◆ WORK ORDER:
Restate each record word for word, from the first to the last.

*** THE DATA Section Begins ***

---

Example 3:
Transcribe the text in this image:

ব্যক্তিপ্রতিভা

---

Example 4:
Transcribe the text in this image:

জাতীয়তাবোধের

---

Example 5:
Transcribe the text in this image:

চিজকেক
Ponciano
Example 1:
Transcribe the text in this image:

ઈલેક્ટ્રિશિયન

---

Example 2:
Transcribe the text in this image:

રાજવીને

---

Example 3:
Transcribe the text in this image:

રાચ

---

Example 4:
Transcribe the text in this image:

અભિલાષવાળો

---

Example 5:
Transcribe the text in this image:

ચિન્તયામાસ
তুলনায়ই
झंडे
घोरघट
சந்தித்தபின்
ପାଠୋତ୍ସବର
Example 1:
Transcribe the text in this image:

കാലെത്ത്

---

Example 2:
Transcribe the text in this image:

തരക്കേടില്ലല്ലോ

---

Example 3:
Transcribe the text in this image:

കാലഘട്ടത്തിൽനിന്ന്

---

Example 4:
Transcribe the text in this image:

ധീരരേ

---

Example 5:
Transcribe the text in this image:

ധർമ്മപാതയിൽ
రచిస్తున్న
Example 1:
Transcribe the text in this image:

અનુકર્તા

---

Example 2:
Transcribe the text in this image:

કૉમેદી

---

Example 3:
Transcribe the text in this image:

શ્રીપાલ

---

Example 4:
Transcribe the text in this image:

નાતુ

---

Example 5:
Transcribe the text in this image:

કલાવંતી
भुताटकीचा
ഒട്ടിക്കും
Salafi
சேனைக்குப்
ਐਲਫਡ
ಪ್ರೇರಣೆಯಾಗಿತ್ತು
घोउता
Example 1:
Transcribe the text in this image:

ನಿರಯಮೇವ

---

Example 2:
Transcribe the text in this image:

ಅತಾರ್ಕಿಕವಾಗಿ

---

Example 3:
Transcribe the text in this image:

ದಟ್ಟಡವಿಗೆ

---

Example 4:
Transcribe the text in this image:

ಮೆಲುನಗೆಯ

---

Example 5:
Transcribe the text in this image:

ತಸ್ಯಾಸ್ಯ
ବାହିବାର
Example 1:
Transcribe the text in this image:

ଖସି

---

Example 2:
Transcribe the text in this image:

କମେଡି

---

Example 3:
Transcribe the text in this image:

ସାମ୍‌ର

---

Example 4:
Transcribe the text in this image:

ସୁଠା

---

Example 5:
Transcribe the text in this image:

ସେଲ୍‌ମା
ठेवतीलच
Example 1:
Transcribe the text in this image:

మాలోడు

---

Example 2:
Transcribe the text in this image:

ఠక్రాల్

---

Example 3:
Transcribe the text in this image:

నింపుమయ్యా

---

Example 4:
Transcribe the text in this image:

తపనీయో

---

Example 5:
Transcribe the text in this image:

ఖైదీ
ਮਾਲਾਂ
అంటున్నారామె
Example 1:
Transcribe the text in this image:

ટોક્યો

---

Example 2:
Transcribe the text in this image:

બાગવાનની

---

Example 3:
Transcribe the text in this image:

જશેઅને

*** THE DATA Section Ends ***

◆ EXERCISE RESPONSE:
---

Example 3:
Transcribe the text in this image:

ব্যক্তিপ্রতিভা

---

Example 4:
Transcribe the text in this image:

জাতীয়তাবোধের

---

Example 5:
Transcribe the text in this image:

চিজকেক
Ponciano
Example 1:
Transcribe the text in this image:

ઈલેક્ટ્રિશિયન

---

Example 2:
Transcribe the text in this image:

રાજવીને

---

Example 3:
Transcribe the text in this image:

રાચ

---

Example 4:
Transcribe the text in this image:

અભિલાષવાળો

---

Example 5:
Transcribe the text in this image:

ચિન્તયામાસ
তুলনায়ই
झंडे
घोरघट
சந்தித்தபின்
ପାଠୋତ୍ସବର
Example 1:
Transcribe the text in this image:

കാലെത്ത്

---

Example 2:
Transcribe the text in this image:

തരക്കേടില്ലല്ലോ

---

Example 3:
Transcribe the text in this image:

കാലഘട്ടത്തിൽനിന്ന്

---

Example 4:
Transcribe the text in this image:

ധീരരേ

---

Example 5:
Transcribe the text in this image:

ധർമ്മപാതയിൽ
రచిస్తున్న
Example 1:
Transcribe the text in this image:

અનુકર્તા

---

Example 2:
Transcribe the text in this image:

કૉમેદી

---

Example 3:
Transcribe the text in this image:

શ્રીપાલ

---

Example 4:
Transcribe the text in this image:

નાતુ

---

Example 5:
Transcribe the text in this image:

કલાવંતી
भुताटकीचा
ഒട്ടിക്കും
Salafi
சேனைக்குப்
ਐਲਫਡ
ಪ್ರೇರಣೆಯಾಗಿತ್ತು
घोउता
Example 1:
Transcribe the text in this image:

ನಿರಯಮೇವ

---

Example 2:
Transcribe the text in this image:

ಅತಾರ್ಕಿಕವಾಗಿ

---

Example 3:
Transcribe the text in this image:

ದಟ್ಟಡವಿಗೆ

---

Example 4:
Transcribe the text in this image:

ಮೆಲುನಗೆಯ

---

Example 5:
Transcribe the text in this image:

ತಸ್ಯಾಸ್ಯ
ବାହିବାର
Example 1:
Transcribe the text in this image:

ଖସି

---

Example 2:
Transcribe the text in this image:

କମେଡି

---

Example 3:
Transcribe the text in this image:

ସାମ୍‌ର

---

Example 4:
Transcribe the text in this image:

ସୁଠା

---

Example 5:
Transcribe the text in this image:

ସେଲ୍‌ମା
ठेवतीलच
Example 1:
Transcribe the text in this image:

మాలోడు

---

Example 2:
Transcribe the text in this image:

ఠక్రాల్

---

Example 3:
Transcribe the text in this image:

నింపుమయ్యా

---

Example 4:
Transcribe the text in this image:

తపనీయో

---

Example 5:
Transcribe the text in this image:

ఖైదీ
ਮਾਲਾਂ
అంటున్నారామె
Example 1:
Transcribe the text in this image:

ટોક્યો

---

Example 2:
Transcribe the text in this image:

બાગવાનની

---

Example 3:
Transcribe the text in this image:

જશેઅને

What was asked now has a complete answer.